**** PAGE EXTRACT ****

Saturday, October 11, 2014

Popula by Pirjo Hassinen

This simple, yet funny and heartbreaking book on populist politics and what it can mean to the common citizen was a quick read. In it, three characters become entangled both with the lives of each other and with the populist party Popula, while all the while feeling alienated from people around them. 

Painter Pirjo defames a modern flower painting at the museum and becomes a pawn for the populist party Popula, representing the everyday Finn who no longer has patience for tax funds being spent on art that nobody understands, created by a hoity-toity ruling class. 

Her adult daughter Rita is embarrassed by her mother's antics, but she has her own problems: she slowly becomes an outsider in her family when her husband sides with the adopted daughter of his and his dead wife after Rita makes a racially charged comment.

Pirjo's neighbor and occasional drinking buddy Perttu loses his job as a bouncer when he throws a man on the ground after a day of brewing hatred within him toward authorities: his crime earlier in the day had been to wash his mother's room mate at the Alzheimer patient care home where this old lady had been left to fester in her own feces. He's hired as a bodyguard for the Popula party's leader because he fits the story of a wronged everyday man perfectly (and looks like a blonde viking), but he is unable to stop the party leader from being filmed getting drunk with a bunch of neonazis, praising their efforts.

**** MATERIAL SHOWN ****

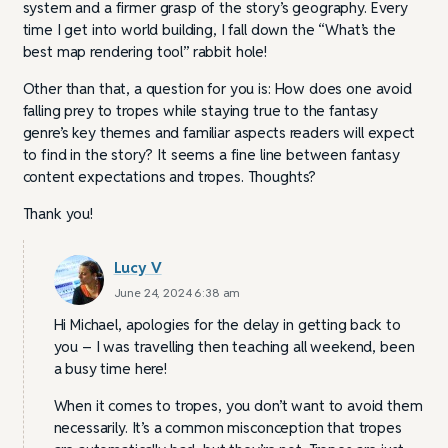
system and a firmer grasp of the story’s geography. Every
time I get into world building, I fall down the “What’s the
best map rendering tool” rabbit hole!
Other than that, a question for you is: How does one avoid
falling prey to tropes while staying true to the fantasy
genre’s key themes and familiar aspects readers will expect
to find in the story? It seems a fine line between fantasy
content expectations and tropes. Thoughts?
Thank you!
Lucy V
June 24, 2024 6:38 am
Hi Michael, apologies for the delay in getting back to
you – I was travelling then teaching all weekend, been
a busy time here!
When it comes to tropes, you don’t want to avoid them
necessarily. It’s a common misconception that tropes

****

Translate this sentence from the review of Popula into Spanish: "In it, three characters become entangled both with the lives of each other and with the populist party Popula, while all the while feeling alienated from people around them." The rows aren't needed for this.

**ANSWER SECTION**
En él, tres personajes quedan enredados tanto en la vida de los otros como con el partido populista Popula, mientras se sienten en todo momento distanciados de la gente que los rodea.